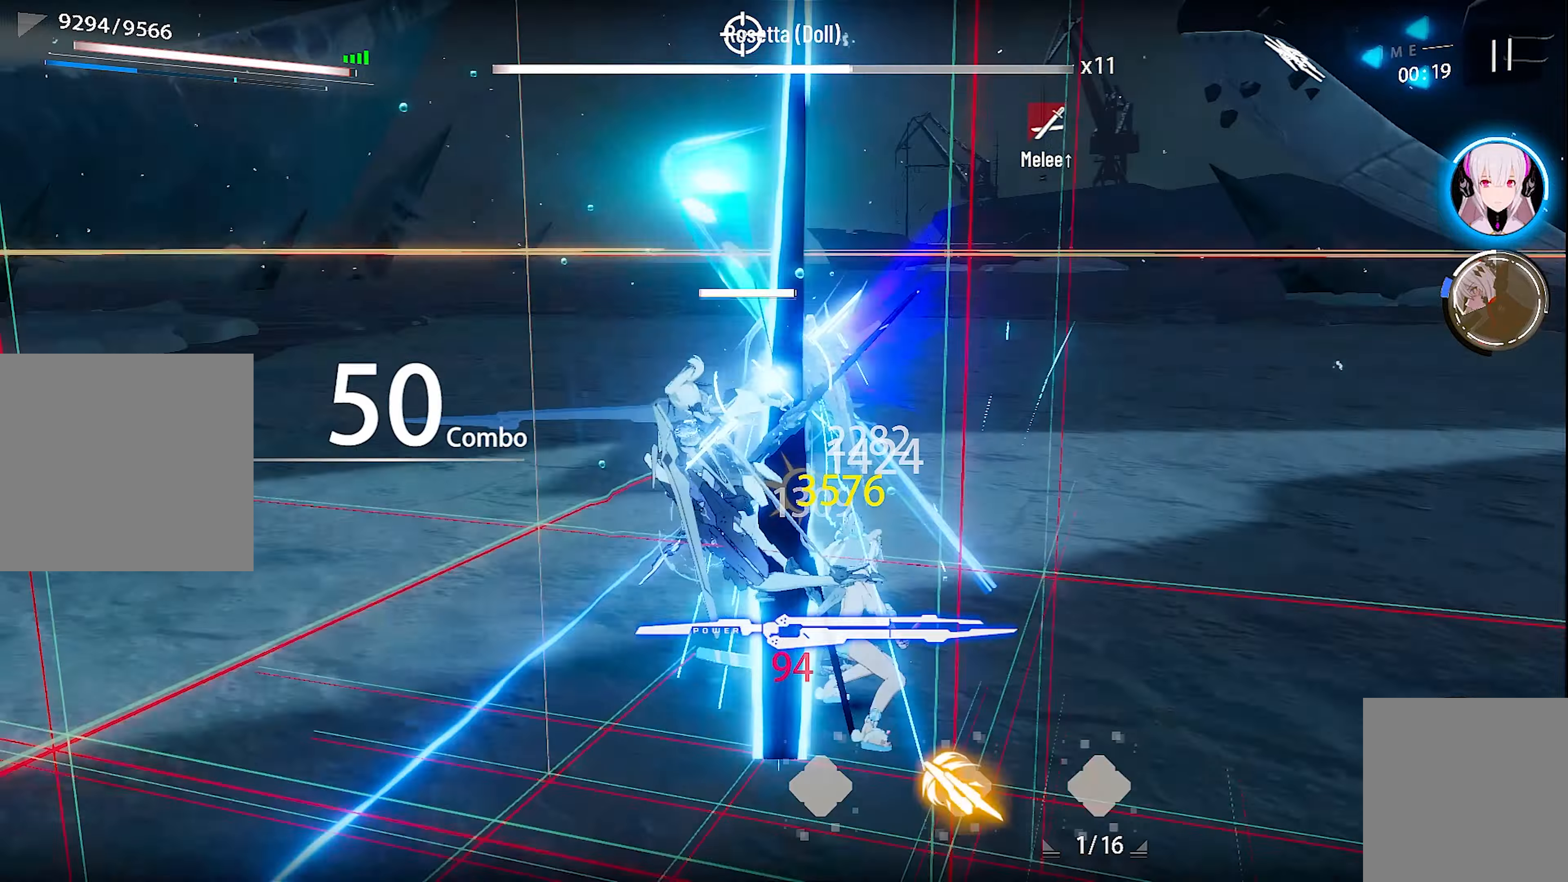
{"buttons": ["X"], "left_stick": "center", "right_stick": "center", "events": [[50, "B", "down"], [100, "B", "up"], [150, "B", "down"], [250, "B", "up"], [300, "L1", "down"], [350, "X", "down"], [367, "L1", "up"]]}
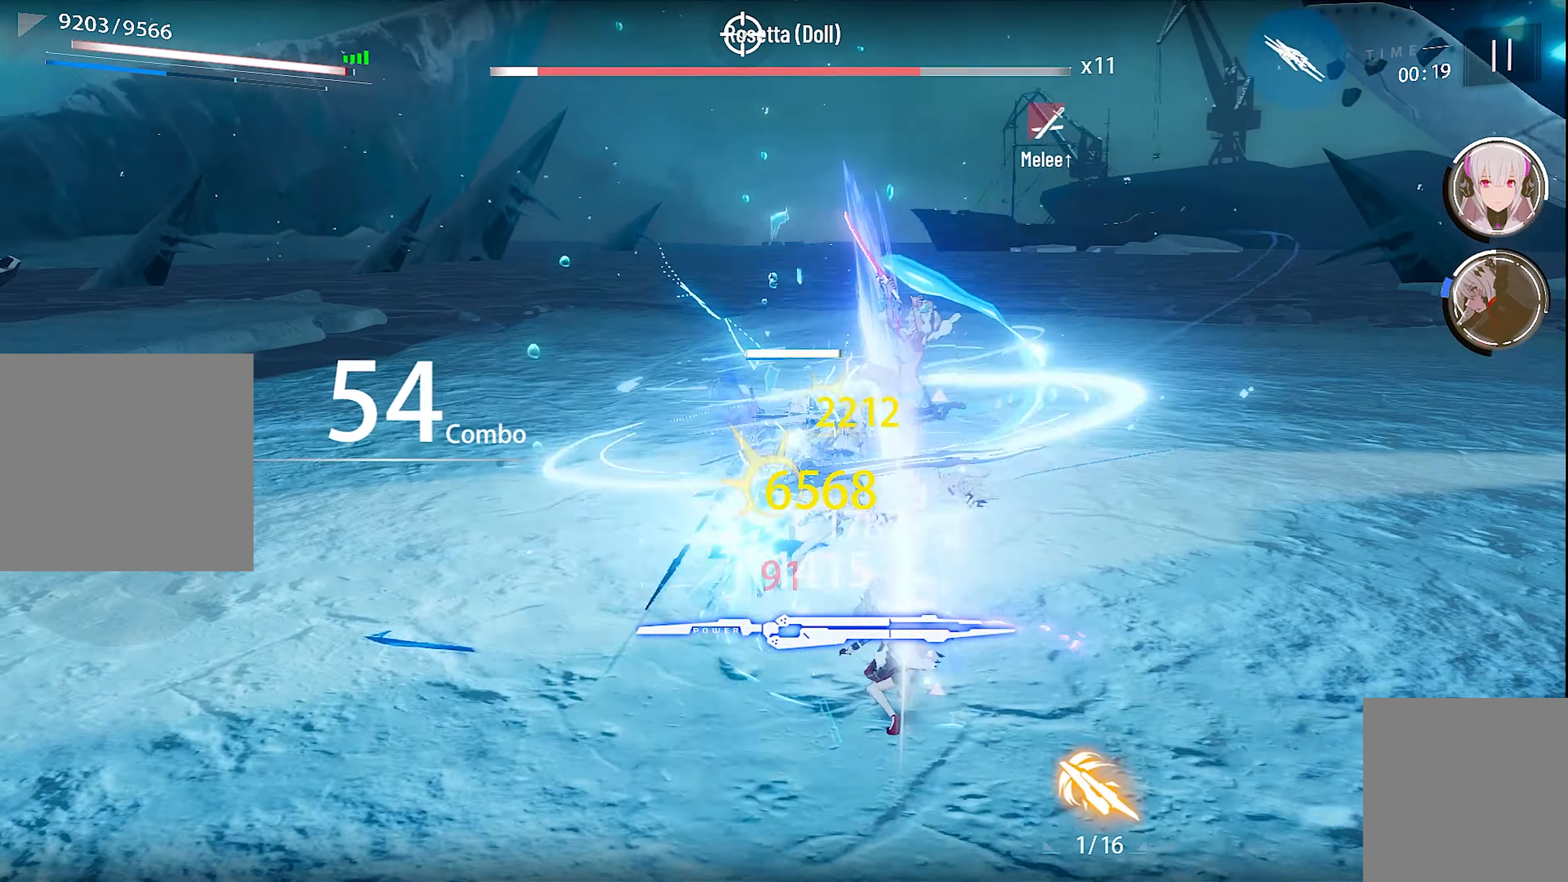
{"buttons": ["X"], "left_stick": "down", "right_stick": "center", "events": [[467, "left_stick", "down"]]}
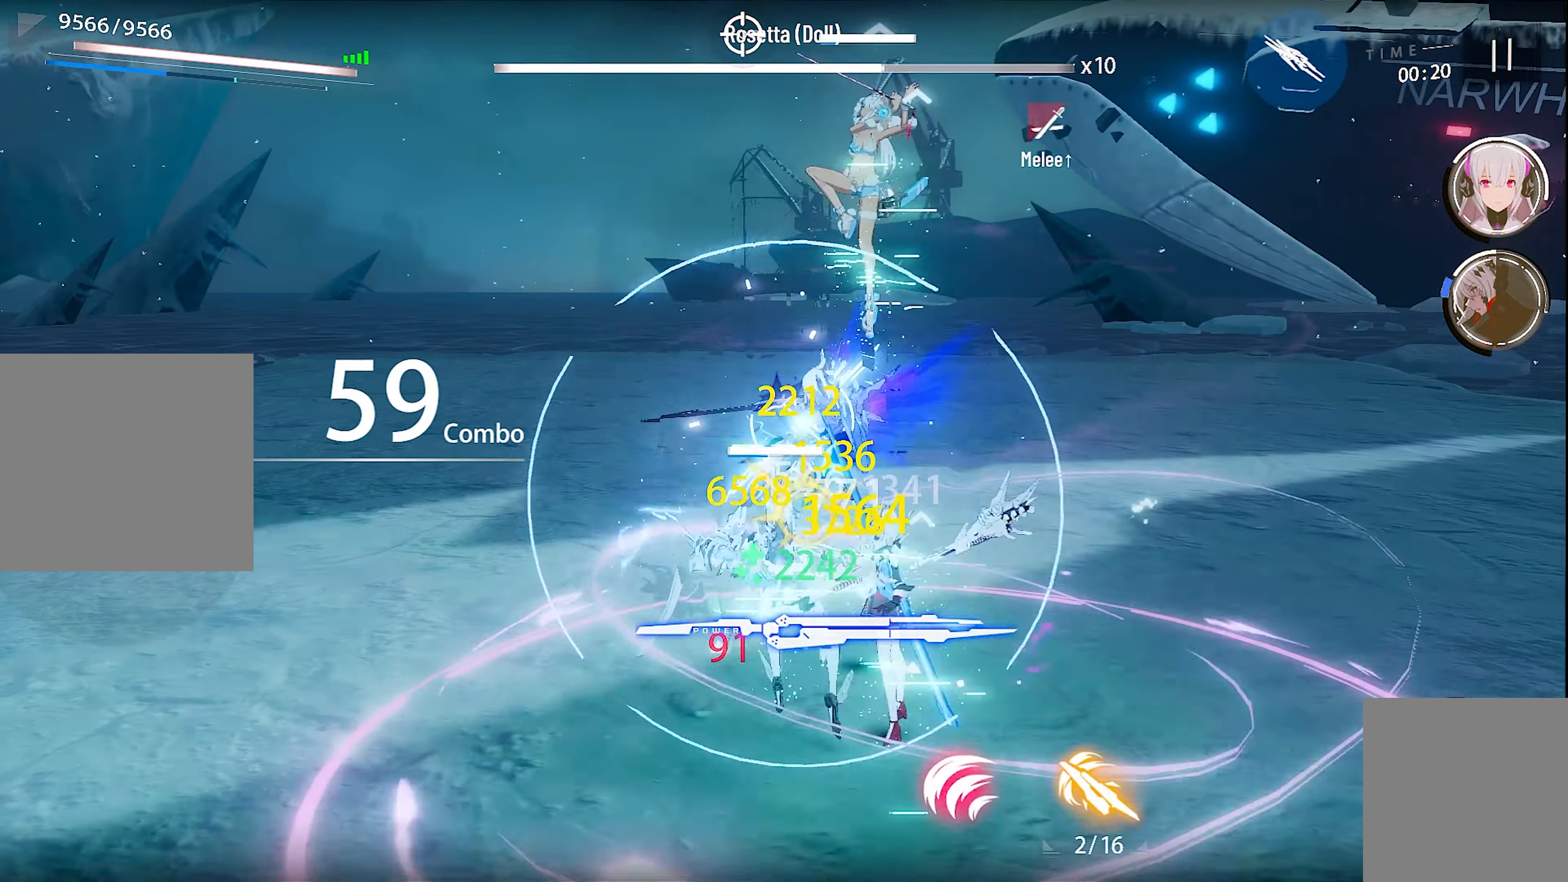
{"buttons": ["X"], "left_stick": "down", "right_stick": "center", "events": []}
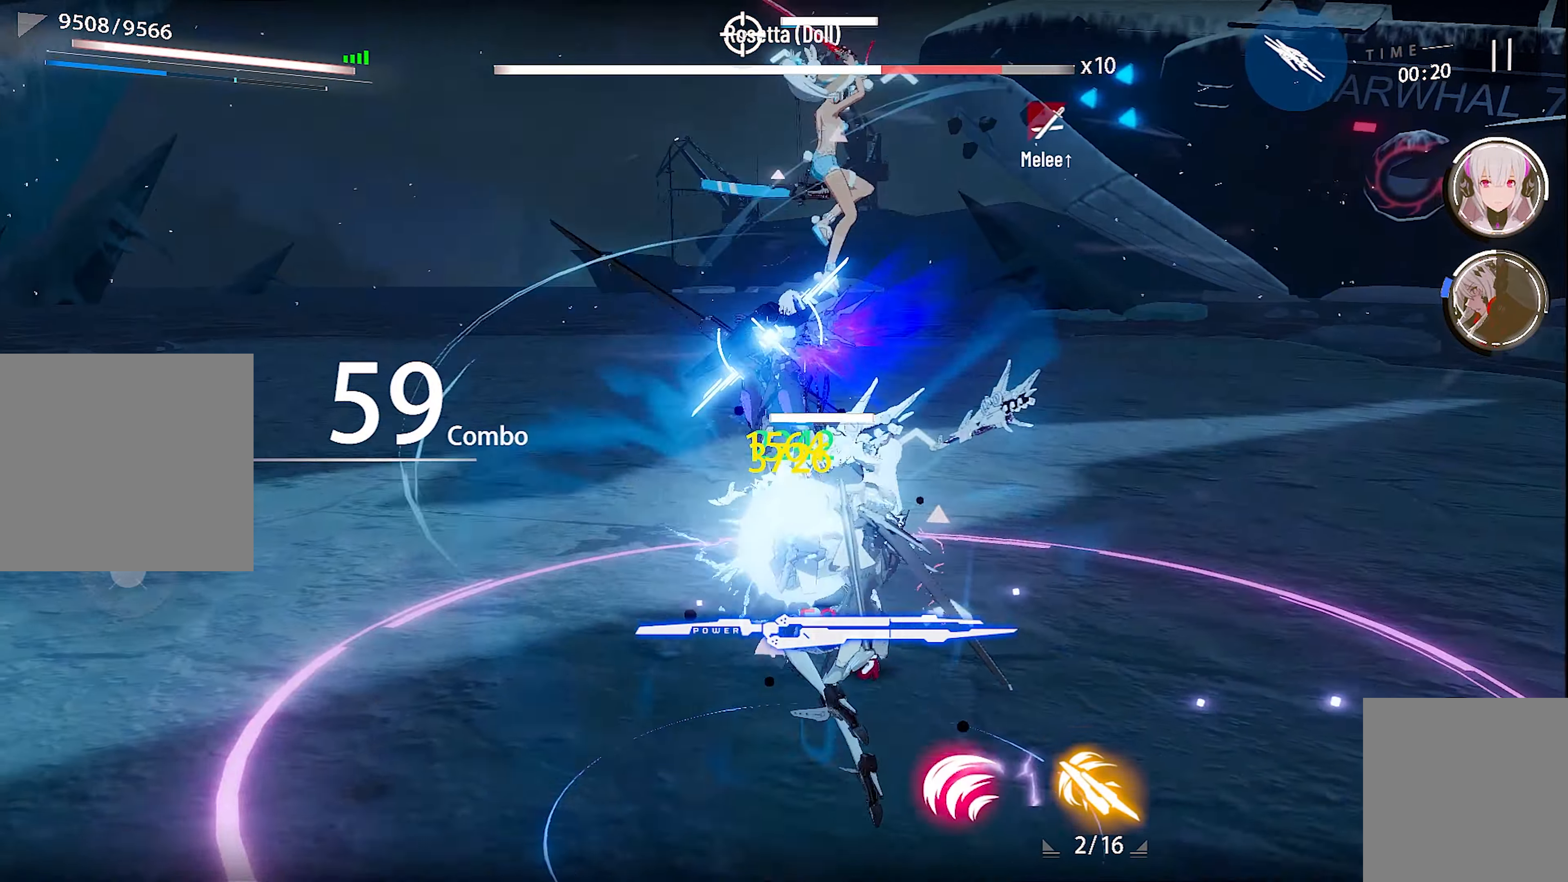
{"buttons": ["X"], "left_stick": "up-right", "right_stick": "center", "events": [[150, "left_stick", "down-right"], [467, "left_stick", "up-right"]]}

※

> Work instructions
The reply should repeat the listing above exactly and contain no pictures.

> Solved problem
{"buttons": ["X"], "left_stick": "center", "right_stick": "center", "events": [[50, "B", "down"], [100, "B", "up"], [150, "B", "down"], [250, "B", "up"], [300, "L1", "down"], [350, "X", "down"], [367, "L1", "up"]]}
{"buttons": ["X"], "left_stick": "down", "right_stick": "center", "events": [[467, "left_stick", "down"]]}
{"buttons": ["X"], "left_stick": "down", "right_stick": "center", "events": []}
{"buttons": ["X"], "left_stick": "up-right", "right_stick": "center", "events": [[150, "left_stick", "down-right"], [467, "left_stick", "up-right"]]}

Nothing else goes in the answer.